BTW there was a flurry of interest a while ago about redundant flops to deal with cosmic ray issues. it was shown that you really didn’t have to worry about gates since there is a very small probability that a hit on a gate would cause a temporary bit flip when the output value was critical and at a time when it would affect a storage element. Flops obviously would cause a problem for a much longer period. However, I’m unaware of this being a problem so far, even with 24 nm geometries. Maybe some day, but I’ll be retired by that point.
This was after the fall of the Soviet Union. Never even saw a submission before that.
I’ll have to check but I think there were people from the Soviet bloc (but not Russia) at an architecture workshop I went to in Austria in 1980. But they had slightly more opportunity to travel than the Russians.
No, there was the French Schneider CA 1, the SOMUA S35 , etc.
As for the Tiger I
Joe-4 wasn’t a “real” thermonuclear weapon, in that it was a layer-cake/sloika design, which is a sort of hybrid, as opposed to the classic Teller-Ulam/Sakharov design, which the US did pioneer.
They were quite innovative when it came to listening devices and other eavesdropping devices. They were the ones who came up with a bug planted in an ambassador’s shoe heel. In another case, they managed to plant a bug in the United States of America seal on the front of the ambassador’s podium.
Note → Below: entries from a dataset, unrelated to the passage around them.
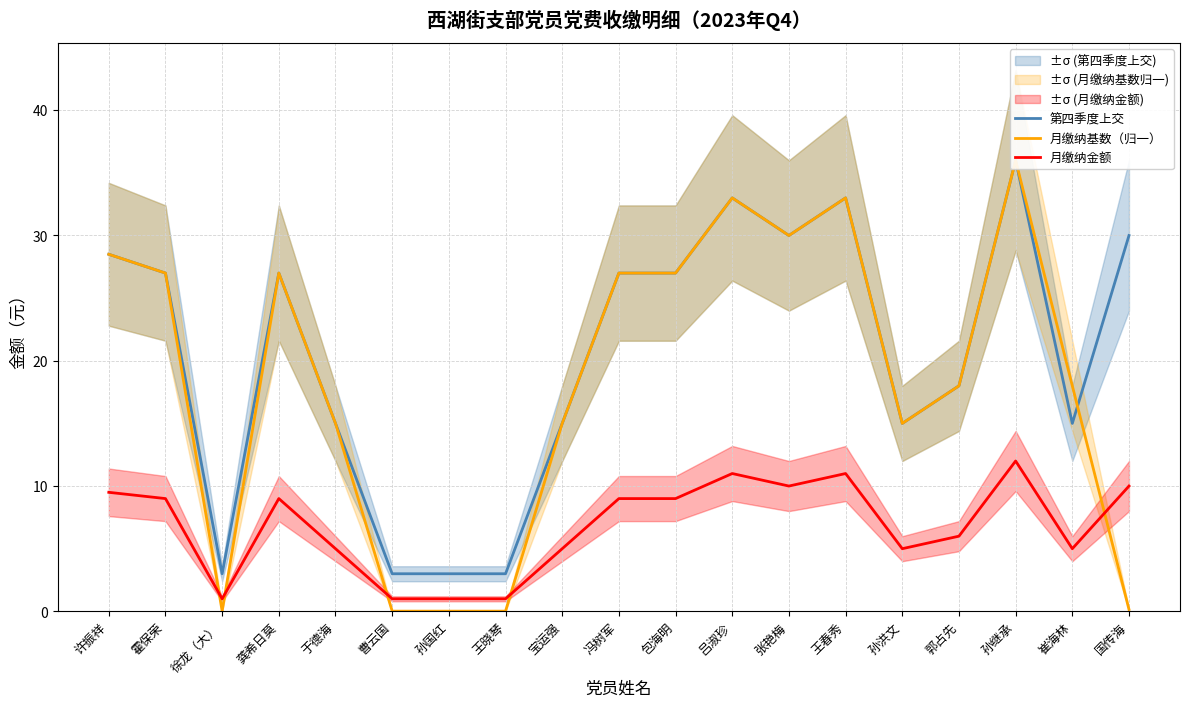

Where is the first local maximum for 第四季度上交?

龚希日莫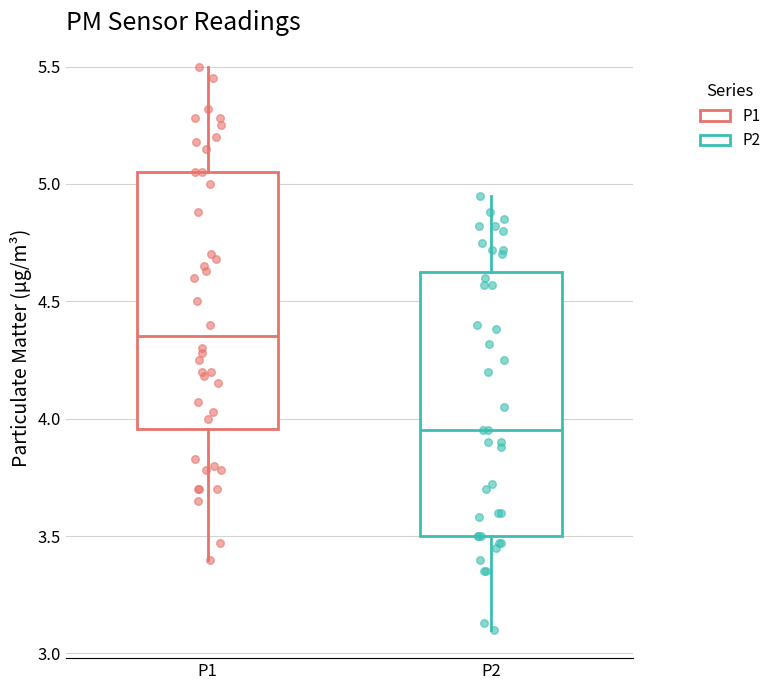

Which box's median line is the lowest?

P2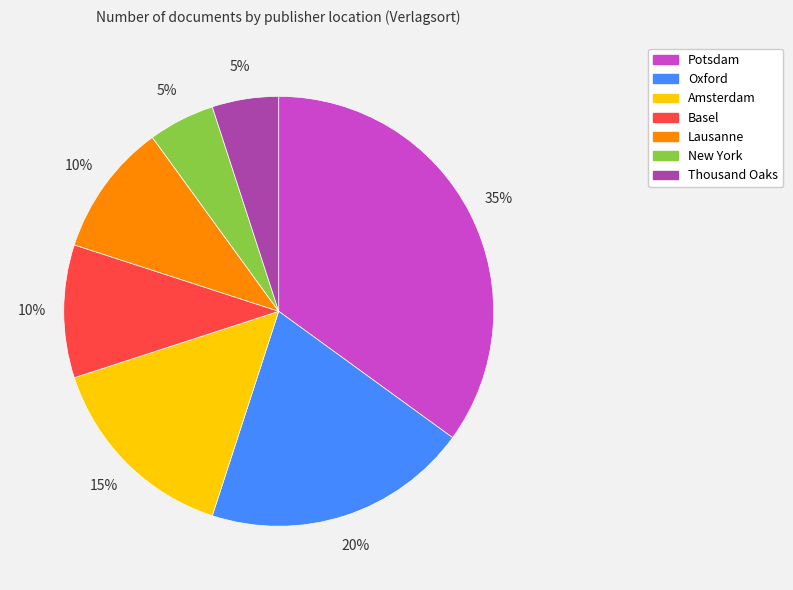

To the nearest percent, what is the combined percentage of Amsterdam and Oxford?

35%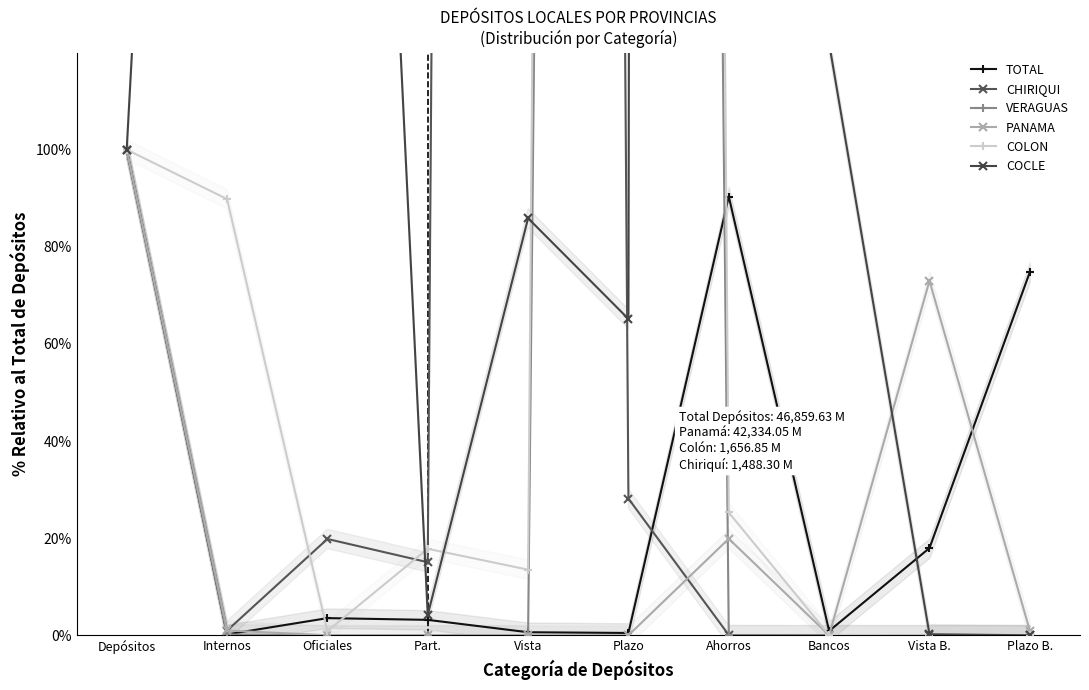

Which series ends up on top after the final intersection of CHIRIQUI and TOTAL?

TOTAL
One of the more ingenious devices was planted in a goodly number of IBM Selectric typewriters. For some reason, our embassy thought it was a good idea to farm out typewriter repair/maintenance to a local vendor. The Selectric had an aluminum bar inside the machine that was in proximity to where the ball struck the paper. The KGB electronics folks figured out how to implant a keystroke sensor into a similar metal bar and replaced the original with it. When plugged into a grounded outlet and turned on, each key stroke emitted a unique signal that could be picked up downstream.
The only way it was discovered was because the Soviets had replaced the aluminum bar with one made of steel. Somebody discovered, during a routine check, that a magnet stuck to the supposedly-aluminum bar, which lead to the discovery of the electronics inside.
This was during World War II, not the Cold War, but it’s interesting (if true). The story is that Churchill visited Moscow in 1942 and was very impressed with the mixer taps that let you get hot and cold water in any proportion from one spigot. In the UK, the two-tap system was still in use. I don’t know when mixer taps became widespread in the US. But if the story is to be believed, Soviet plumbing technology was at least ahead of Britain’s for a time.
http://www.xilinx.com/support/documentation/application_notes/xapp197.pdf
It’s actually pretty easy to do, relatively speaking. You can use the same FPGA synthesis tools, you just use either special FPGAs that have the TMR implemented in the hardware itself, or you use synthesis libraries that will spec out your design by adding the additional logic automatically.
By using FPGAs for this, in theory you can launch the same chip in your satellite that is used in millions of terrestrial uses, except that the chip in the satellite has the additional gates for each operation. This makes the chips cheaper and easier to obtain.
Also, you can build lots of different satellites using the same few chips for all the digital logic tasks.
The big advantage over this versus trying to do it in software is that there are vastly more failure modes in software - a corrupted bit could affect the instruction pointer in many different ways, sending execution off somewhere unknown.
FPGA logic can be constructed in ways where this can’t happen - you don’t implement a general purpose CPU, you construct a machine that is only capable of very specific tasks. You do not have an instruction pointer - instead, discrete areas of circuitry run in parallel with each other perpetually, and data just flows from one region to another. Much easier to check the data flows for errors this way.
The Mars Science Laboratory rover (Curiosity) uses this.